Gomes Samira Vasconcelos, Nunes-Dos-Santos Danila Lorena, Branco-De-Almeida Luciana Salles, Benatti Bruno Braga, Rodrigues Vandilson
Universidade Federal do Maranhão, Departamento de Odontologia, São Luís, Brasil.
Universidade Federal do Maranhão, Hospital Universitário, São Luís, Brasil.
J Appl Oral Sci. 2024 Sep 30;32:e20240206. doi: 10.1590/1678-7757-2024-0206. eCollection 2024.
This study sought to investigate the relationship between clinical response to nonsurgical periodontal therapy (NSPT) and serum changes in leukocyte count, fasting blood glucose, hemoglobin, hematocrit, creatinine, and uric acid in kidney transplant recipients (KTR).
A prospective study was performed on 20 KTRs. Periodontal and serum data were collected before and 90 days after NSPT, and delta values (Δ = after NSPT - before) were calculated. Periodontal assessment included periodontal probing depth (PPD), clinical attachment level (CAL), and bleeding on probing (BOP). Patients were classified based on the presence of periodontitis and then categorized into stages.
Patients showed a reduction in the percentage of sites with PPD≥3mm, PPD≥4 mm and BOP, after NSPT. There was a direct correlation between the deltas of leukocyte count and CAL ≥3 mm (r=0.645, P=0.002) and BOP (r=0.663, P=0.001), and the deltas of uric acid and CAL ≥3 mm (r=0.562, P=0.010).
A good clinical response to NSPT may affect the reduction of serum levels of leukocyte count and uric acid, suggesting a beneficial effect on systemic health in KTR.

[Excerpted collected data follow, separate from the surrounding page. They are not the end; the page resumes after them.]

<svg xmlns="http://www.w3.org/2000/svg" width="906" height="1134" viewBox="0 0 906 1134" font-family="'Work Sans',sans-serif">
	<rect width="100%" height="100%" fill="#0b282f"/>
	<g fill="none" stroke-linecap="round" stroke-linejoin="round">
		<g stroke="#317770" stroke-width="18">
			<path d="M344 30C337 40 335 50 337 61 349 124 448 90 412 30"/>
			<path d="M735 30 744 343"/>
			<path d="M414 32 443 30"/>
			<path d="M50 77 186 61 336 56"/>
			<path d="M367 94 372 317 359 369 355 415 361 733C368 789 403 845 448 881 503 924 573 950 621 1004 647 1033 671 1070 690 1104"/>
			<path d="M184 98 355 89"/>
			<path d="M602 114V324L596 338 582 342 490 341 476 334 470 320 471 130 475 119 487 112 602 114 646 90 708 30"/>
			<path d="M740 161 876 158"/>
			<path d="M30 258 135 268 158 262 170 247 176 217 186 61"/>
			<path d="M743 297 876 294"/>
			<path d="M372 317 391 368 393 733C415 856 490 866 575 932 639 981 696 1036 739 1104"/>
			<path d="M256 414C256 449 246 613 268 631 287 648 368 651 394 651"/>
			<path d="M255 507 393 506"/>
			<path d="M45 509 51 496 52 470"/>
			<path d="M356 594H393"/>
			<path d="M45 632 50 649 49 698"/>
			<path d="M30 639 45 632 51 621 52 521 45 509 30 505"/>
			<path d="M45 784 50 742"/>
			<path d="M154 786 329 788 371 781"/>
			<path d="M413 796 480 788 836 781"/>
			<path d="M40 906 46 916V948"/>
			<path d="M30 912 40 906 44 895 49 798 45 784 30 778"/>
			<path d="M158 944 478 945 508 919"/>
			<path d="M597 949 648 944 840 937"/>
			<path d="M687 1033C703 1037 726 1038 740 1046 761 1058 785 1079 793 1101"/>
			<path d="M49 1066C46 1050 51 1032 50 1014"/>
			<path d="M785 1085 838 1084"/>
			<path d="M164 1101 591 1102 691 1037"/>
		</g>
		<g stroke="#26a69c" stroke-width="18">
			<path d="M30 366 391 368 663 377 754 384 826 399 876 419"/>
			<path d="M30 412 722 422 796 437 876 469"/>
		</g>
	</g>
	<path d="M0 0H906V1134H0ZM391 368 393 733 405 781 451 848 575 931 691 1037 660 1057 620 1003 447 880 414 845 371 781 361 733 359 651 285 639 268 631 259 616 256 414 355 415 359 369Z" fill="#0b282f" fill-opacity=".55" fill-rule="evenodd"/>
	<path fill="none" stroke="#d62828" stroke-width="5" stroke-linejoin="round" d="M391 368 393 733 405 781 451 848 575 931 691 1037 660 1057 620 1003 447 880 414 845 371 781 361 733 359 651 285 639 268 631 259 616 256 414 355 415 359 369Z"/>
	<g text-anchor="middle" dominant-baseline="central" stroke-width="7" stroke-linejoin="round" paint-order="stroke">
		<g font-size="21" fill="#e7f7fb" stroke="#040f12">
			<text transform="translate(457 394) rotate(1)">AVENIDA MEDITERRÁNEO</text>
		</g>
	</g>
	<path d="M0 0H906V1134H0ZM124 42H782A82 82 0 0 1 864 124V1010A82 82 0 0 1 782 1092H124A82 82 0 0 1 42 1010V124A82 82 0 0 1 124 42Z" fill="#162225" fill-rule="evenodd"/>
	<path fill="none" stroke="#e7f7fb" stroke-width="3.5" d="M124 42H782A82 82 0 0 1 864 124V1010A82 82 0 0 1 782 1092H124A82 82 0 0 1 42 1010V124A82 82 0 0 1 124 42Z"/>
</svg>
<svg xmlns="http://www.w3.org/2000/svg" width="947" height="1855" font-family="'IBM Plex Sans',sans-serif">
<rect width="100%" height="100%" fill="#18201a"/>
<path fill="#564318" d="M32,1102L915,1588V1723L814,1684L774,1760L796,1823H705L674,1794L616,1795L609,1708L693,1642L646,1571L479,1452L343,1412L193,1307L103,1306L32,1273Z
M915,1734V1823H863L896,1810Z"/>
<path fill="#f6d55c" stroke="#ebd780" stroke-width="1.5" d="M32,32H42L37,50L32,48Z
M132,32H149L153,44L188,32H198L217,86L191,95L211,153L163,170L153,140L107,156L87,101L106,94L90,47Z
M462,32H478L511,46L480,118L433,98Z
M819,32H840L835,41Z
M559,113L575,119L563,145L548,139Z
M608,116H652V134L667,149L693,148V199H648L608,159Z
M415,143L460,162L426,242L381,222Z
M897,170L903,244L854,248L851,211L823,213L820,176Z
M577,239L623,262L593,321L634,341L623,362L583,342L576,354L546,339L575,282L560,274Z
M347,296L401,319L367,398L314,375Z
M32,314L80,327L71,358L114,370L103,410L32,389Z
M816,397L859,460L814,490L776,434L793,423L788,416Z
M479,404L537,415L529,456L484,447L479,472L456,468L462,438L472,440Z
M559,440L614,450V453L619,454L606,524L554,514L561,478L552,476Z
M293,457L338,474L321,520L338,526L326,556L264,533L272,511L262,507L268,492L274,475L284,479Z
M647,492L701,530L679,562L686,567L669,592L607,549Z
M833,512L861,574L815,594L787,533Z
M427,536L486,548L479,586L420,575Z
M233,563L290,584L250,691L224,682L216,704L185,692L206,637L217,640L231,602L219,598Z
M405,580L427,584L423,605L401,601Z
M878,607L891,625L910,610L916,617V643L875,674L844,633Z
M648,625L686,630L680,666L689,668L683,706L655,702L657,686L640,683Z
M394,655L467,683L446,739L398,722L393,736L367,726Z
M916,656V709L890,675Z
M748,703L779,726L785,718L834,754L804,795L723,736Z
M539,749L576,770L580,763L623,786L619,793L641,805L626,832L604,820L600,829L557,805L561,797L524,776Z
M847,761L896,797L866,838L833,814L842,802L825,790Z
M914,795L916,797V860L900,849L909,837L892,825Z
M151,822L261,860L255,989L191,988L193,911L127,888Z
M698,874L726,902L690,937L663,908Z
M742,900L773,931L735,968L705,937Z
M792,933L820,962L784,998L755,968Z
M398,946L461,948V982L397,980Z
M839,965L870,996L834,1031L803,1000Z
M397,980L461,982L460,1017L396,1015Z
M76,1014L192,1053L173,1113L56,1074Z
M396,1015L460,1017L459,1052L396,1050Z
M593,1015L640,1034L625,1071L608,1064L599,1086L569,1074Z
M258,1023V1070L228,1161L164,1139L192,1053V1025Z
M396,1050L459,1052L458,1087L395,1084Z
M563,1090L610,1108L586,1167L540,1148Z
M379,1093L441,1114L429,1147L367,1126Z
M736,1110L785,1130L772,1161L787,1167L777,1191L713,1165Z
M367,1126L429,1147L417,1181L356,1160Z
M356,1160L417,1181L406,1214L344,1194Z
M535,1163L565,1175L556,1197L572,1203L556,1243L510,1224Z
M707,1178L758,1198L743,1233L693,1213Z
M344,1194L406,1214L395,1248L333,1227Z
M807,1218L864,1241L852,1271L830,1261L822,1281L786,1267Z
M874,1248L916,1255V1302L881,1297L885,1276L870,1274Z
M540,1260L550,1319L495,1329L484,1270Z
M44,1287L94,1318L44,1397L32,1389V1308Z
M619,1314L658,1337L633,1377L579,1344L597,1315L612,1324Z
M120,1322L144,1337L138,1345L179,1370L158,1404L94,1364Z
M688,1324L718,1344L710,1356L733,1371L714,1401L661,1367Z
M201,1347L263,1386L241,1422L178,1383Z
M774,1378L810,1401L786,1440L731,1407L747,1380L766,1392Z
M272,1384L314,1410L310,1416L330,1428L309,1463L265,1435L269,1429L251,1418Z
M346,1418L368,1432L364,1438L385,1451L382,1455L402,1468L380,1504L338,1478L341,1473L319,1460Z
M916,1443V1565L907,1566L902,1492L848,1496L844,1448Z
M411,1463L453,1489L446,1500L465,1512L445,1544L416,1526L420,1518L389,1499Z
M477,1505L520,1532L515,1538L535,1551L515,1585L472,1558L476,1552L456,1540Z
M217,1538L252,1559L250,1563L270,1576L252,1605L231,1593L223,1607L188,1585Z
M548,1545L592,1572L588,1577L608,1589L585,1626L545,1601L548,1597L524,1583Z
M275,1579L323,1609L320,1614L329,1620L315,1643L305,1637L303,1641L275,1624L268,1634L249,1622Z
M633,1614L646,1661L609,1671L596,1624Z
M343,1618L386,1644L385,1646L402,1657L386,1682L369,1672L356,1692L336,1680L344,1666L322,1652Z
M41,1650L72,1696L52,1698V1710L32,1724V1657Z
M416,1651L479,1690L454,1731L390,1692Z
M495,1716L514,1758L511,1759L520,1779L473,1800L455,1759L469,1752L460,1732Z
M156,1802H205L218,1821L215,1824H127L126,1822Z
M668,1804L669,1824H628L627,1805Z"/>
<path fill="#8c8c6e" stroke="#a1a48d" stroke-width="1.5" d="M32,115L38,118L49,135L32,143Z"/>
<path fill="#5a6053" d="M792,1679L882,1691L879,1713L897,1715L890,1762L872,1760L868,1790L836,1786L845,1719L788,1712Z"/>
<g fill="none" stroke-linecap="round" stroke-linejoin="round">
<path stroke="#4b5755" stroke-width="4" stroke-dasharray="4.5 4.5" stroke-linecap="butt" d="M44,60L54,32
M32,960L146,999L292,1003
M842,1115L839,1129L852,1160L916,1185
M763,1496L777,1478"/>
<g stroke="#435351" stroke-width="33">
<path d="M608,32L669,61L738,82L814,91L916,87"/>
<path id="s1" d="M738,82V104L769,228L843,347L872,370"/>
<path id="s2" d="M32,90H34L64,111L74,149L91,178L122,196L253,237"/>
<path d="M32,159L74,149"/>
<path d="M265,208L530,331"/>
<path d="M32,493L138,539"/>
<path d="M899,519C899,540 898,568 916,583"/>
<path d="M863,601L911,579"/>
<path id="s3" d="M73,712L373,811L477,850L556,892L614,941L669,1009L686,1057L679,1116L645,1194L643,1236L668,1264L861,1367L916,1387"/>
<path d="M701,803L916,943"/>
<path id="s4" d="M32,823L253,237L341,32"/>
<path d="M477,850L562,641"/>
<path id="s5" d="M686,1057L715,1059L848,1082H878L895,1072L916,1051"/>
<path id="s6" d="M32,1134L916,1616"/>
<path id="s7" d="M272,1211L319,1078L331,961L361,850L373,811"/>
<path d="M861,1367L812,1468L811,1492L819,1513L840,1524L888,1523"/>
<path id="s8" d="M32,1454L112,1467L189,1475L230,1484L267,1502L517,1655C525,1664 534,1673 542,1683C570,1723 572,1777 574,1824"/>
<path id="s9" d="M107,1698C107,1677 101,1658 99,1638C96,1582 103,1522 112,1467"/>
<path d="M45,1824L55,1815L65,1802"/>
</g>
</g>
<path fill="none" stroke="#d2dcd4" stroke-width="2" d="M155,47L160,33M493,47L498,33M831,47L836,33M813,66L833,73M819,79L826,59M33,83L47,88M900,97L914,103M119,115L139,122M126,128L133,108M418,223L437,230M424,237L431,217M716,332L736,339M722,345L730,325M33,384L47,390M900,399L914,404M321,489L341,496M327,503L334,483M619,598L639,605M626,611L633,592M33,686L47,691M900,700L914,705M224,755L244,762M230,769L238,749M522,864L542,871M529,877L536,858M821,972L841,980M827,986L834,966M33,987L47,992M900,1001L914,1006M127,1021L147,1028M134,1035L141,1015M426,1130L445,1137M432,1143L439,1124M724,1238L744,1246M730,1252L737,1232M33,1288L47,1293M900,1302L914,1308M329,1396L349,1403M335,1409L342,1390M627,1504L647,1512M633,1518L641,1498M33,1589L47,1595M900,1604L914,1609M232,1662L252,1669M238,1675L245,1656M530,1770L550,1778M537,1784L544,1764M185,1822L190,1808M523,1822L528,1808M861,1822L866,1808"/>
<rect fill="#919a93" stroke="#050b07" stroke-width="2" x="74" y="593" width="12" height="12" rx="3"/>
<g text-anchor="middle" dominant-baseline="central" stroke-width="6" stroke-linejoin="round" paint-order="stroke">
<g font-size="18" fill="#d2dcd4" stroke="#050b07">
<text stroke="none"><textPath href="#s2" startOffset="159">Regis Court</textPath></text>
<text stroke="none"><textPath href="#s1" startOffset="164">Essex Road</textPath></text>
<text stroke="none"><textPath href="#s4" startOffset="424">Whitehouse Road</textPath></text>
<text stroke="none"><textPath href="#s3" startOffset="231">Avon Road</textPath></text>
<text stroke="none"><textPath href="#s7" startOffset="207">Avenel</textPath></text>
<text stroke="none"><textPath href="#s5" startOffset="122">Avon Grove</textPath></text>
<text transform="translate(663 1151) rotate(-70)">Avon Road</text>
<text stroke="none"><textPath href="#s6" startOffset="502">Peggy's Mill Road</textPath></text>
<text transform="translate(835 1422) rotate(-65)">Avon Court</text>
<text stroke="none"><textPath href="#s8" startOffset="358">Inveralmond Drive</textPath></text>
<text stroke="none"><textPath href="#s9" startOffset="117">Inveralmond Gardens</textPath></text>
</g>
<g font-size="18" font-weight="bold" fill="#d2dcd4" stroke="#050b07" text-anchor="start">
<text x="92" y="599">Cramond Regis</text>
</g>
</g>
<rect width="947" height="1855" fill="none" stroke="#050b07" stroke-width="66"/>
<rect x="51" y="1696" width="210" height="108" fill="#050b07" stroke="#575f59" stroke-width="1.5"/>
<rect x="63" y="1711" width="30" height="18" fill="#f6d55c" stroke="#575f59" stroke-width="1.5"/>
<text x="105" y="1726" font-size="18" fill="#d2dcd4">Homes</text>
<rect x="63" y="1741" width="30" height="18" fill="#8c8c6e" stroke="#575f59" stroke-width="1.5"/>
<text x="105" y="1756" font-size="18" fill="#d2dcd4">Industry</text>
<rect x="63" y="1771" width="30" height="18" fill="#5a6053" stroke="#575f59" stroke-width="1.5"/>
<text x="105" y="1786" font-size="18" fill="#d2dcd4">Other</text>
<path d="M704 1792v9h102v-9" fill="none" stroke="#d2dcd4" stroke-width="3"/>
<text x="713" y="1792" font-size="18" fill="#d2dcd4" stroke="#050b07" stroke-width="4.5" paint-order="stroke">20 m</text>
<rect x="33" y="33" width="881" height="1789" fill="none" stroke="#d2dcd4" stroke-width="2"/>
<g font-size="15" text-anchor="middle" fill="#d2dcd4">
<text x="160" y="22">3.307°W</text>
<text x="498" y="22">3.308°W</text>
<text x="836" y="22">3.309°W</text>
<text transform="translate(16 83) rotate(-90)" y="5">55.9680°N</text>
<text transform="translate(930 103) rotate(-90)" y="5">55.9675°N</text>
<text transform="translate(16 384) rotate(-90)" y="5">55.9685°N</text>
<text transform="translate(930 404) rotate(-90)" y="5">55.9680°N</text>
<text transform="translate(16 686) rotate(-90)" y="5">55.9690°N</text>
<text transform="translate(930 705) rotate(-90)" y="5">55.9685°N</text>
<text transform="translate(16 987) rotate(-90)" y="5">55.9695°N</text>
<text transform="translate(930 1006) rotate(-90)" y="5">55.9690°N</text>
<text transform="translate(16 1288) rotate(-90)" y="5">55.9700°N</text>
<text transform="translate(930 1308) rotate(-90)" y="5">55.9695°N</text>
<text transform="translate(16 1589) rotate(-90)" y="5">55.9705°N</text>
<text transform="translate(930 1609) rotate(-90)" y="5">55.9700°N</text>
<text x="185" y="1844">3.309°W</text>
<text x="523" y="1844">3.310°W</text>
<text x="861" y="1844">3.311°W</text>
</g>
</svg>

本研究旨在调查肾移植受者(KTR)对非手术牙周治疗(NSPT)的临床反应与白细胞计数、空腹血糖、血红蛋白、血细胞比容、肌酐和尿酸的血清变化之间的关系。
对20名KTR进行了一项前瞻性研究。在NSPT前和NSPT后90天收集牙周和血清数据,并计算差值(Δ = NSPT后 - NSPT前)。牙周评估包括牙周探诊深度(PPD)、临床附着水平(CAL)和探诊出血(BOP)。根据牙周炎的存在对患者进行分类,然后分为不同阶段。
NSPT后,患者PPD≥3mm、PPD≥4mm和BOP部位的百分比降低。白细胞计数差值与CAL≥3mm(r = 0.645,P = 0.002)和BOP(r = 0.663,P = 0.001)之间存在直接相关性,尿酸差值与CAL≥3mm(r = 0.562,P = 0.010)之间存在直接相关性。
对NSPT良好的临床反应可能会影响白细胞计数和尿酸血清水平的降低,表明对KTR的全身健康有有益影响。